The study led by Timothy L. Cover and colleagues of Vanderbilt University and colleagues shows that high dietary salt combined with infection by H. pylori, which causes ulcer, greatly raises the risk of cancer.

Early studies by Cover and others have already shown that H. pylori produces a carcinogen  in a high salt environment.  According to the authors, the development of gastric cancer requires the presence of a bacterial oncoprotein known as CagA produced by H. pylori.  H. pylori without the capability of producing the oncoprotein does not cause cancer.
In the current study, Mongolian gerbils were exposed to H. pylori and then one group received a regular diet while the other used a high salt diet.   At the end of the study, researchers found all animals on the high salt diet developed cancer.

Also exposure of gerbils infected with H. pylori to a high salt diet led to higher levels of  inflammation, compared with those on a regular diet.

At least 50 percent of humans are infected with H. pylori and 90 percent of them do not experience any symptoms.

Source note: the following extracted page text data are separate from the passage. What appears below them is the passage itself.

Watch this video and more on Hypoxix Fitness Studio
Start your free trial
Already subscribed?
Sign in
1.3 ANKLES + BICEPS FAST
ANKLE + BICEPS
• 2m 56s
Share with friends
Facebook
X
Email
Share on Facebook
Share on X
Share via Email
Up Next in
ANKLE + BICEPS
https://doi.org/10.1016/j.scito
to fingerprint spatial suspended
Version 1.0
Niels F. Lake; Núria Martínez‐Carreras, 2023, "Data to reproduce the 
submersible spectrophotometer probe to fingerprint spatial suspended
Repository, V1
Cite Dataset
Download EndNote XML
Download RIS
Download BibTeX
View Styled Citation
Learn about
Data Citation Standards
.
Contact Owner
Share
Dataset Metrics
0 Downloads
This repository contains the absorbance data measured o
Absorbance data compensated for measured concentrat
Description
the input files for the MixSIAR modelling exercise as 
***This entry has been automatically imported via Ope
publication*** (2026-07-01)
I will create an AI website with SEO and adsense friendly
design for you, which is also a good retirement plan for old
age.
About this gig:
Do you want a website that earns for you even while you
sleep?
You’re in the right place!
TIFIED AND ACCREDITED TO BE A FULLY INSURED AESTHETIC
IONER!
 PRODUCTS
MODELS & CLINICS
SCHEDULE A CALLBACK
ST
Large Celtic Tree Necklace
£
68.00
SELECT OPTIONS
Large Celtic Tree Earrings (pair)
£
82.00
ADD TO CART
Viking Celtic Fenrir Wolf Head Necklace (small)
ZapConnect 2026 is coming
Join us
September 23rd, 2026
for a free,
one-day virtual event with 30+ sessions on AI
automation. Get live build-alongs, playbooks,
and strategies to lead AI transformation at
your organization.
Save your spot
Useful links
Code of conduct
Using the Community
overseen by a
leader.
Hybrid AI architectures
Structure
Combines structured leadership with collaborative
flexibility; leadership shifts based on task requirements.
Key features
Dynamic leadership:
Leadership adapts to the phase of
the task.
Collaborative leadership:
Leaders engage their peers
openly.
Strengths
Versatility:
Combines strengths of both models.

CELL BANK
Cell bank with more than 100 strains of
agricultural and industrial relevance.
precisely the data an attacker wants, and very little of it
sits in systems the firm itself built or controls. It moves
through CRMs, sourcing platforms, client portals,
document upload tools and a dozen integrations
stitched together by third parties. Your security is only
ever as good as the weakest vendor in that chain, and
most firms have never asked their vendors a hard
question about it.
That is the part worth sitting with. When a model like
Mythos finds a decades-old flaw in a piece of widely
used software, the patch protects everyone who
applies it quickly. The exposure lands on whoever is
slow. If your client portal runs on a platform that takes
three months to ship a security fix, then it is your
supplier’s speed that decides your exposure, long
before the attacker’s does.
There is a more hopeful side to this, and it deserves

The study suggests that dietary salt reduction can help prevent gastric cancer.

Other preventatives include taking certain vitamins or phytochemicalls such as fiber, β-carotene, folate, and vitamins C and B6 can reduce risk of gastric cancer and other malignancies.

Susan T. Mayne from Yale University School of Medicine in New Haven, Connecticut  and colleagues reported in Cancer Epidemiol Biomarkers Prevention that fiber and these vitamins were associated inversely with esophageal adenocarcinoma, adenocarcinoma of the gastric cardia, esophageal squamous cell carcinoma, and noncardia gastric adenocarcinoma.

On the other hand, dietary cholesterol, animal protein, and vitamin B12 (animal-based foods) were found significantly positively associated with risk of all four tumor types.

This study suggests that a plant-based diet can help prevent gastric cancer.